The cash for clunkers program, officially called the Car Allowance Rebate System, took effect July 1, and rules were published Friday. It offers drivers who trade in qualifying vehicles up to a $4,500 credit toward a new, more fuel-efficient car from participating dealers. The government reimburses dealers.
The Colorado Automobile Dealers Association estimates the $1 billion program could boost sales 10 percent or so for its roughly 260 dealers before it ends Nov. 1 — earlier if the federal money runs out. In April, the market research firm Auto Outlook Inc. estimated Colorado would have 108,510 new retail light-vehicle registrations in 2009.
Nationwide, an estimated 250,000 people could get credits, helping to spur sales at a time when industry sales are down 35 percent.

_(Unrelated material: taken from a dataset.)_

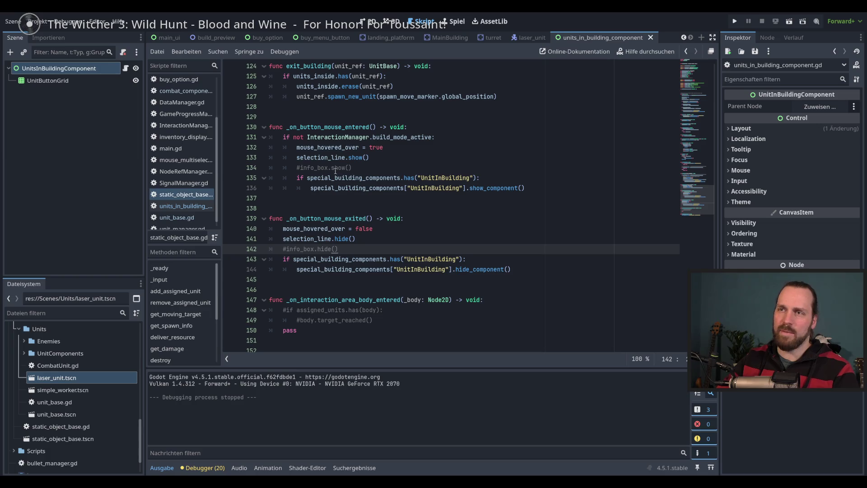
pyautogui.click(336, 168)
pyautogui.press('ctrl+k')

Some recyclers say cash for clunkers will hurt lower-income buyers who can’t afford a new car, even with the federal credit. They also claim that destroying vehicles will increase prices for spare parts that lower-income customers depend on to keep their cars running.
“Now you’re removing cars people could afford, and they’re not available anymore,” said Norm Wright, CEO of Stadium Auto and Truck Parts Inc., a Denver recycler. “There will be less cars to pull from, so the price of parts will go up.”
At his warehouse next to Interstate 25, used transmissions fill shelves stacked almost as high as the 24-foot ceiling. Outside, rows of salvaged car doors hang from racks. Chrysler PT Cruisers are being stockpiled so parts are available for years to come.
Despite their misgivings, some auto recyclers are urging dealers to send the trade-ins to them instead of to auctioneers who could serve as middlemen for scrap yards. Recyclers and salvage auctions both have to certify they will follow rules for disposing of clunkers.